Located 100km north of Berlin, Prenzlau—population: 19,000—is not exactly on the periphery of the European project, although as a small provincial town in the economically depressed state of Brandenburg, it is very much on the social, cultural and political margins. Since Berlin has become a cultural magnet and hotbed of real estate and it investment over the past decade, the gulf between the city and its rural hinterland has only widened. Not many Berliners have roots in the surrounding region, which they appreciate for its lakes but also tend to despise for its presumed petty-bourgeois culture and latent fascist tendencies. Conversely, country folk tend to be wary of the big city, even if they have barely set foot in it.
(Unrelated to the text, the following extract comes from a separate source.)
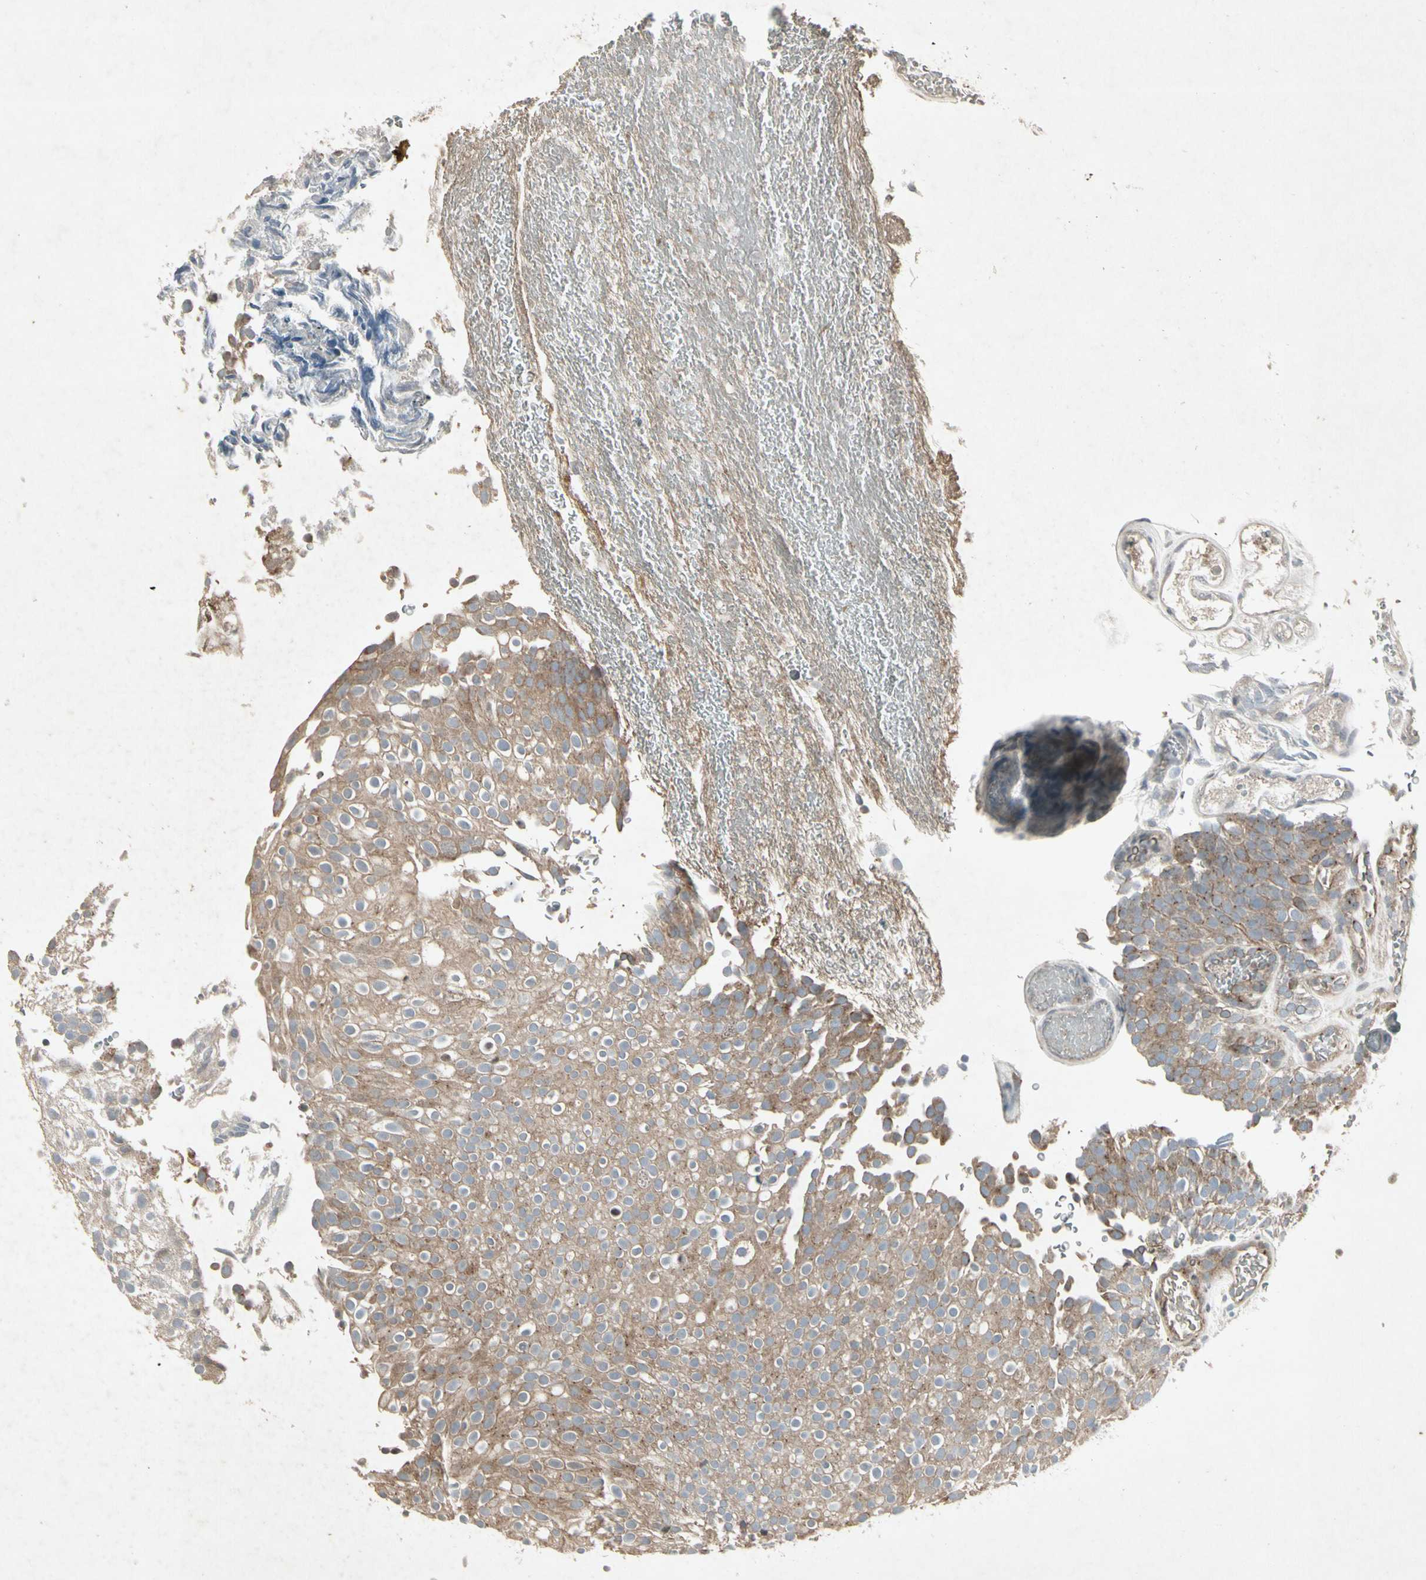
{"staining": {"intensity": "weak", "quantity": ">75%", "location": "cytoplasmic/membranous"}, "tissue": "urothelial cancer", "cell_type": "Tumor cells", "image_type": "cancer", "snomed": [{"axis": "morphology", "description": "Urothelial carcinoma, Low grade"}, {"axis": "topography", "description": "Urinary bladder"}], "caption": "Protein expression analysis of low-grade urothelial carcinoma displays weak cytoplasmic/membranous expression in approximately >75% of tumor cells.", "gene": "TEK", "patient": {"sex": "male", "age": 78}}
The first thing you learn about Prenzlau, as a job consultant, is that this is a ‘structurally weak region’. Not only is Brandenburg a depressed East German Land, but the Uckermark region, the county over which Prenzlau presides, boasts one of the highest unemployment rates in Germany, a little above 10 per cent. In the post-war decades, the gdr managed to fold the Uckermark into its developmental plan by collectivizing agriculture and relocating industrial activity to the region. Unlike agrarian enclosures in the West, the state-socialist approach did not involve casting farm workers off the land; rather, it modernized agricultural production with the help of local farmers as wage proletarians. The fall of the Wall and German reunification spelled a second round of enclosures in the form of deindustrialization, caused by the forced bankruptcy of state enterprises and the seizing of public assets for the funding of subsequent transfer payments—a strategy Eurozone elites would apply to the Greek bailout, twenty-five years later. In the 1990s this plunged millions of workers into early retirement, or saw them enter retraining programmes or set off to West Germany looking for work. Supposedly the reunion of two long-lost siblings, German reunification was rather the annexation of an unevenly developed economy to history’s designated winner.
After reunification, the new Länder, as they are known, experienced two ‘recoveries’. The first was a construction boom that fizzled out by the late 90s. The second, running from 2000 to 2012, was a government-subsidized round of industrialization focused on renewable energy, wind and solar power. From the turn of the millennium, the German government poured €31 billion into the photovoltaic industry located in its eastern ‘Solar Valley’. In a classic case of capitalist over-investment, intensified production across Europe and, increasingly, China—aided, indeed, by German technology transfers—pushed down the price of solar panels and solar energy to a level at which Western governments could no longer afford to subsidize the industry. Once government support was phased out, German manufacturers began closing down. In 2011, the local photovoltaic industry had employed 111,000 people; two years later, that number had halved.footnote1 Finally, in March 2013, the Bosch group announced that it would be closing down Aleo Solar, its subsidiary in Prenzlau, adding another 550 workers to the post-industrial labour reserve.